"18 yaştan önce yapılan evlilikler de ‘erken evlilik’tir. Çocuk yaşta evlilikler ‘insan hakları ihlali’dir. Çocuğun erken yaşta nişanlanması veya evlenmesi hiçbir şekilde yasal sayılmayacaktır. Türkiye’nin taraf olduğu Kadınlara Karşı Her Türlü Ayrımcılığın Önlenmesi Uluslararası Sözleşmesi’nin (CEDAW) 16.2 sayılı maddesinde ‘Çocuğun erken yaşta nişanlanması veya evlenmesi hiçbir şekilde yasal sayılmayacak ve evlenme asgari yaşının belirlenmesi ve evlenmelerin resmi sicile kaydının mecburi olması için, yasama dahil gerekli tüm önlemler alınacaktır’ denilmekte ve bu görev devletten beklenmektedir. Gelişmekte olan ülkelerde her 3 kız çocuğundan biri 18 yaşından önce evlendiriliyor. Önümüzdeki 10 yıl içinde 100 milyon kız çocuğu çocuk yaşta evlendirilecek. Erken yaşta evlendirilen kız çocuklarının yüzde 14'ü 15 yaşın altında. Erken evlilikler kız çocuklarının eğitim hakkını tehlikeye sokmaktadır. Çocuk gelinler doğurmak ve ev işlerini yapmak üzere okulu terk etmeye zorlanmaktadır. Erken yaşta hamilelik risklerle dolu bir olgudur. Oysa genç kızlar eş ve anne olmaya ne psikolojik olarak hazırdır ne de bunun için gerekli fiziksel olgunluğa sahiptirler. Hamilelik ve doğumun yol açtığı sorunlar 15-19 yaş arası genç kızlarda birinci ölüm nedenidir. Türkiye'de de erken yaşta evlilikler yaygın olarak görülmektedir."

Huque, Türkiye’deki her 3 evlilikten 1'isinin 'Çocuk evliliği' olduğunu, 18 yaş altı  evlilik

oranı ortalamasının yüzde 28 olduğunu belirterek, "Araştırma verilerine göre Türkiye genelinde 181 bin 36 çocuk gelin bulunuyor. Kız çocukları ailelerde ekonomik bir yük olarak görülmektedir.
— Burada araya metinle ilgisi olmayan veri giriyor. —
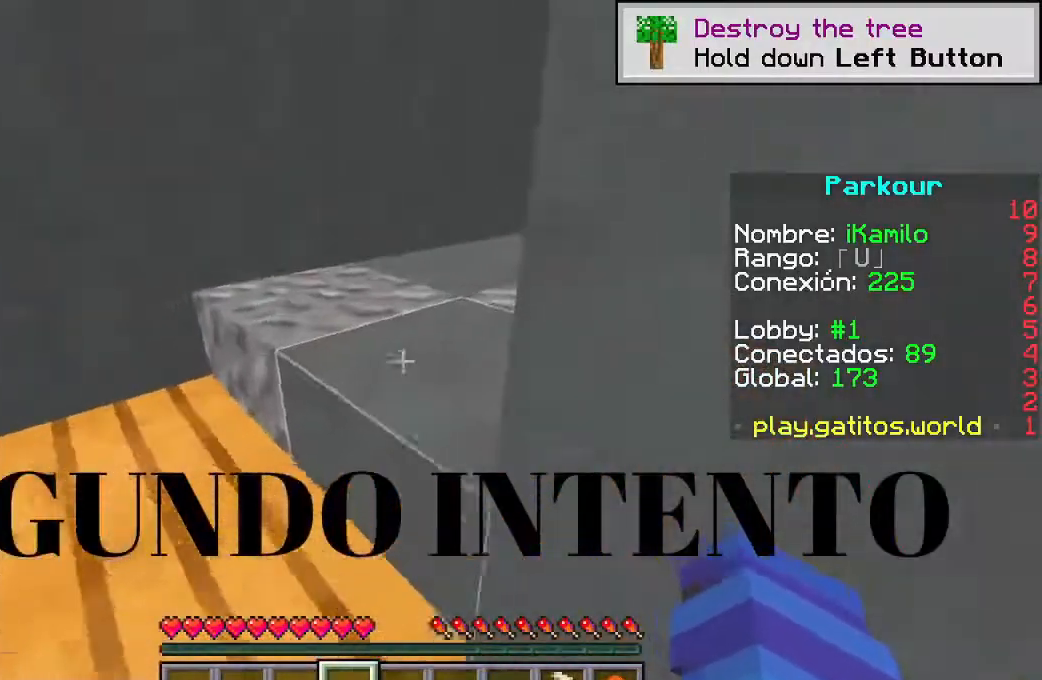
{"keys": ["a", "w"], "mouse": [], "events": []}
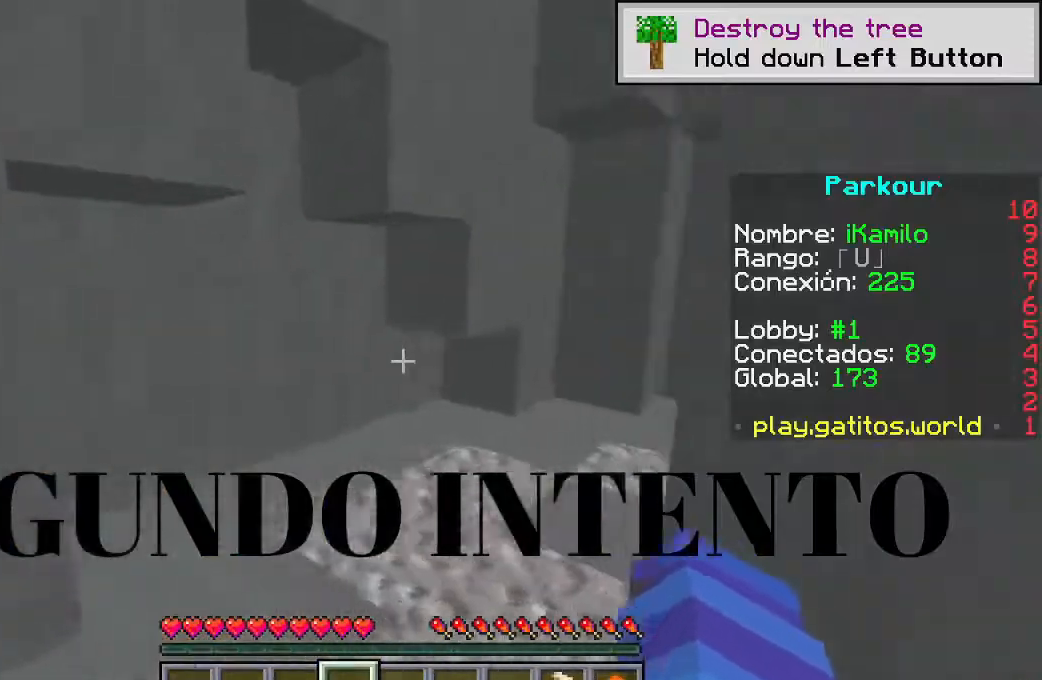
{"keys": ["w"], "mouse": [], "events": [[133, "a", "up"]]}
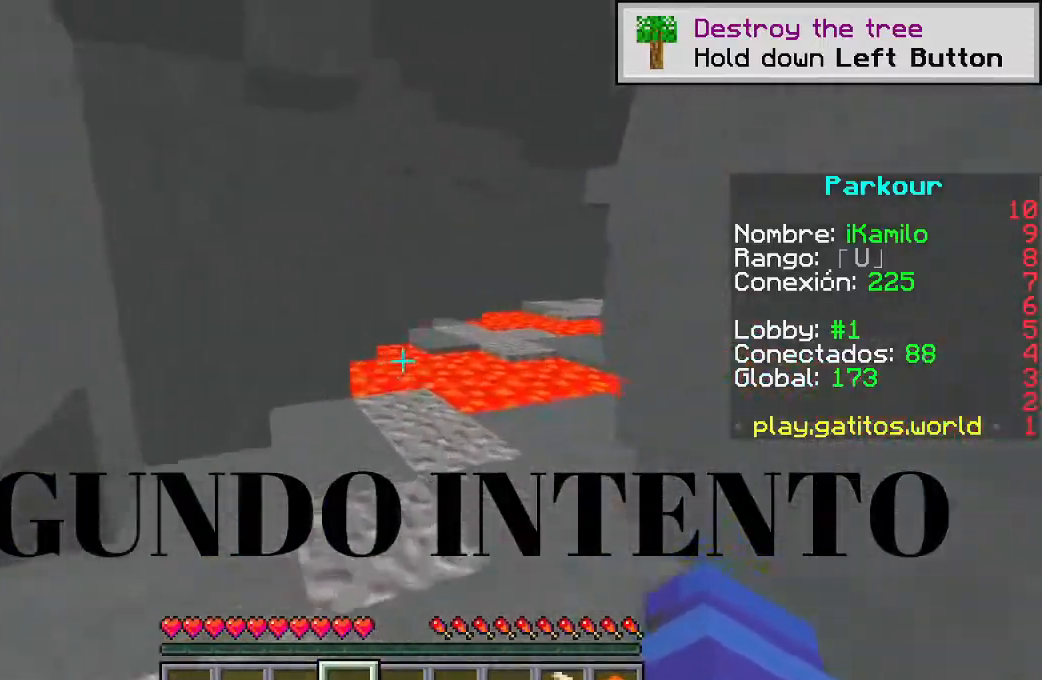
{"keys": ["w"], "mouse": [], "events": [[50, "a", "down"], [183, "a", "up"]]}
Aileler başlık parası yoluyla gelir getirmek için kızlarını çocuk yaşta evlendirmektedirler" diye konuştu.

2011 DE 20 BİN AİLE DAVA AÇTI

Geçen yıl Türkiye’de 20 bin aile, 16 yaşından küçük kızlarını evlendirebilmek için mahkemelerde dava açtığını hatırlatan Hoque. çocukların erken yaşta evlendirilme sıklığı ile ailenin yoksulluğu arasında doğru orantı bulunduğunu ifade ederek, "Baba evinde çektiği maddi sıkıntılardan kurtulacağını hayal eden kızlar evliliği bir çıkış yolu olarak görmektedirler. Kız çocuklarının eğitimleri aileleri tarafından nişanlama veya evlendirme gerekçesiyle yarıda kesilmektedir. Milli Eğitim Bakanlığı verilerine göre erken evlilik ve nişanlanma nedeniyle eğitime devam etmeyenlerin yüzde 97.4'ü kız öğrencilerdir.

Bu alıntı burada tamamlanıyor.